**Problem a**
Count the lines of the records below that contain the word "refrigerator" and give only that number.

**Document passage**
== Segment start ==

The first school in the township was established by the Plymouth Meeting Society of Friends in 1780, although some records indicate an earlier school. A school was established at Cold Point in 1821. Public schools, established under the system authorized by the legislature in 1834, included Cold Point School, Plymouth Valley School, the Eight Square school, the Sandy Hill school and the North Star school.

Plymouth became a township of the first class in January 1922. Isaac J. Sheppard became township secretary from that time until his retirement in 1952. Under the new form of government the board changed from "road supervisors" to "Township Commissioners".

In 1925, the Board of Health was organized. Plumbing inspection began in 1934. In 1939, Plymouth adopted a "modern" zoning ordinance. A building code ordinance was adopted. In 1947, the first subdivision ordinance was adopted. In 1952, the Township Planning Commission was created, and a Recreation Committee was established to study recreation needs.

Plymouth Township adopted a Home Rule Charter in 1972. This allows a municipality to take any governmental or administrative actions it requires, unless such actions are prohibited by general laws of the Commonwealth.

From as early as 1688, lime kilns have been a large, productive and profitable business there.

The Plymouth Meeting Historic District, Alan West Corson Homestead, Plymouth Friends Meetinghouse, and Hovenden House, Barn and Abolition Hall were listed on the National Register of Historic Places in 1971.

Geography

Plymouth Meeting is located primarily within Plymouth Township, with a smaller portion lying within Whitemarsh Township. According to the United States Census Bureau, the CDP has a total area of , all  land. Plymouth Township is immediately adjacent to the Schuylkill River, but all river frontage is occupied by industry. Currently a bike trail is under development for river access.

Interstate 476 and the Pennsylvania Turnpike pass through the township. The area is easily accessible to Interstate 76 and the "Main Line" points across the river.

Demographics

As of the 2010 census, the CDP was 82.2% Non-Hispanic White, 6.2% Black or African American, 8.4% Asian, 0.6% were Some Other Race, and 1.4% were two or more races. 2.1% of the population were of Hispanic or Latino ancestry.

As of the census of 2000, 5,593 people, 2,215 households, and 1,557 families resided in the CDP. The population density was 1,478.8 people per square mile (571.3/km2) living in 2,285 housing units at an average density of 604.2/sq mi (233.4/km2). The racial makeup of the CDP was 89.34% White, 3.40% African American, 0.09% Native American, 0.29% Asian, 0.14% from other races, and 0.73% from two or more races. Hispanic or Latino of any race were 0.91% of the population.

== Segment end ==

**Provided material**
== Segment start ==

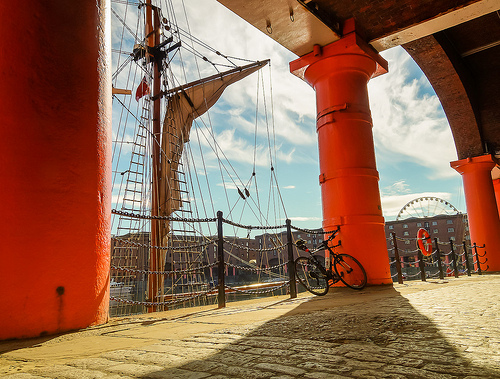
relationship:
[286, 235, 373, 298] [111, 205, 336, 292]
bike leaning against fence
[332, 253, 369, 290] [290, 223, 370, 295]
tire on bike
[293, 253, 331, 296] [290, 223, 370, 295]
tire on bike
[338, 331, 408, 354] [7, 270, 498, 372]
brick on walk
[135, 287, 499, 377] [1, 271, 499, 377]
shadow on ground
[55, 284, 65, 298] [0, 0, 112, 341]
spot on pillar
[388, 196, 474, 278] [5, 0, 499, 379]
ferris wheel behind building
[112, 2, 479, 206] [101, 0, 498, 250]
cloud in sky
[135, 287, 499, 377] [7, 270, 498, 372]
shadow on walk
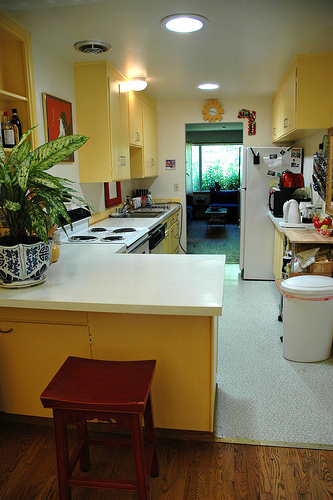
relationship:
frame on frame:
[42, 91, 76, 164] [37, 88, 82, 168]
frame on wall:
[42, 91, 76, 164] [32, 44, 84, 213]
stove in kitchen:
[69, 213, 149, 245] [39, 49, 294, 302]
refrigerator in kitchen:
[235, 142, 303, 282] [1, 0, 332, 497]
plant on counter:
[0, 125, 96, 246] [2, 237, 224, 315]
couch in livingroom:
[207, 189, 237, 220] [188, 137, 239, 254]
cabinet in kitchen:
[253, 68, 331, 153] [1, 0, 332, 497]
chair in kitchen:
[38, 351, 164, 496] [15, 24, 332, 340]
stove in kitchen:
[61, 203, 181, 255] [1, 0, 332, 497]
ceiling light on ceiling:
[165, 16, 204, 34] [3, 1, 332, 94]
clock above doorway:
[175, 97, 246, 131] [183, 120, 242, 264]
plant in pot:
[0, 125, 90, 241] [0, 228, 52, 290]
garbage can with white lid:
[280, 274, 333, 363] [280, 274, 331, 292]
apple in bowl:
[312, 216, 318, 221] [315, 227, 331, 235]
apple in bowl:
[312, 216, 331, 229] [315, 227, 331, 235]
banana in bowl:
[317, 224, 330, 231] [315, 227, 331, 235]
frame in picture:
[39, 86, 59, 97] [56, 105, 71, 135]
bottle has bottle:
[3, 111, 19, 147] [1, 111, 19, 148]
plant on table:
[0, 125, 96, 246] [0, 245, 229, 319]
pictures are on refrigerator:
[263, 146, 303, 176] [235, 142, 303, 282]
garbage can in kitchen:
[280, 269, 331, 363] [1, 0, 332, 497]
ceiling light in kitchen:
[128, 79, 148, 91] [1, 0, 332, 497]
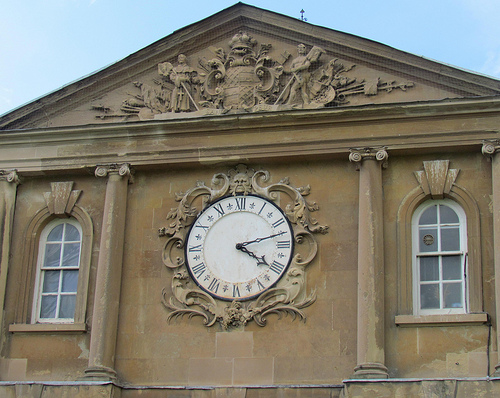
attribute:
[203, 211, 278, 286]
face — white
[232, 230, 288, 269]
hands — metal, black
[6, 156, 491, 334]
window — trimmed, framed, rounded, white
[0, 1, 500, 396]
building — limestone, designed, brick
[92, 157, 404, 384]
columns — carved, concrete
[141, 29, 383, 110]
sculpture — intricate, decorative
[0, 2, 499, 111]
sky — blue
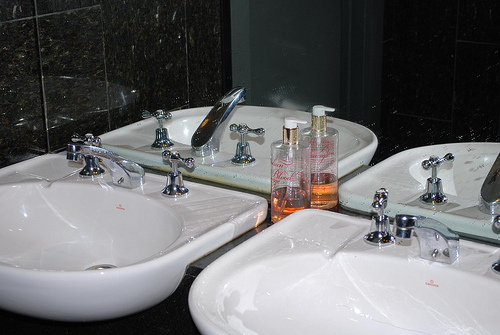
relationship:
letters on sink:
[113, 202, 129, 215] [2, 151, 265, 323]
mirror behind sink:
[32, 2, 500, 252] [2, 151, 265, 323]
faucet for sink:
[82, 144, 143, 186] [2, 151, 265, 323]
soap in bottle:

== Segment end ==

**Problem b**
Please continue the passage on Plymouth Township above, picking up right after its last sentence.

**Exercise answer a**
2

**Exercise answer b**
28.4% of households had children under age 18 living with them, 59.5% were married couples living together, 7.9% had a female householder with no husband present, and 29.7% were non-families. 25.0% of all households were made up of individuals, and 12.1% had someone living alone who was 65 years of age or older. The average household size was 2.49 and the average family size was 3.00.

In the CDP, the population was spread out, with 22.7% under the age of 18, 5.6% from 18 to 24, 28.1% from 25 to 44, 24.2% from 45 to 64, and 19.4% who were 65 years of age or older. The median age was 41 years. For every 100 females, there were 94.8 males. For every 100 females age 18 and over, there were 89.5 males.

The median income for a household in the CDP was $57,601, and the median income for a family was $71,585. Males had a median income of $50,813 versus $38,906 for females. The per capita income for the CDP was $31,254. About 3.0% of families and 4.0% of the population were below the poverty line, including 4.2% of those under age 18 and 4.6% of those age 65 or over.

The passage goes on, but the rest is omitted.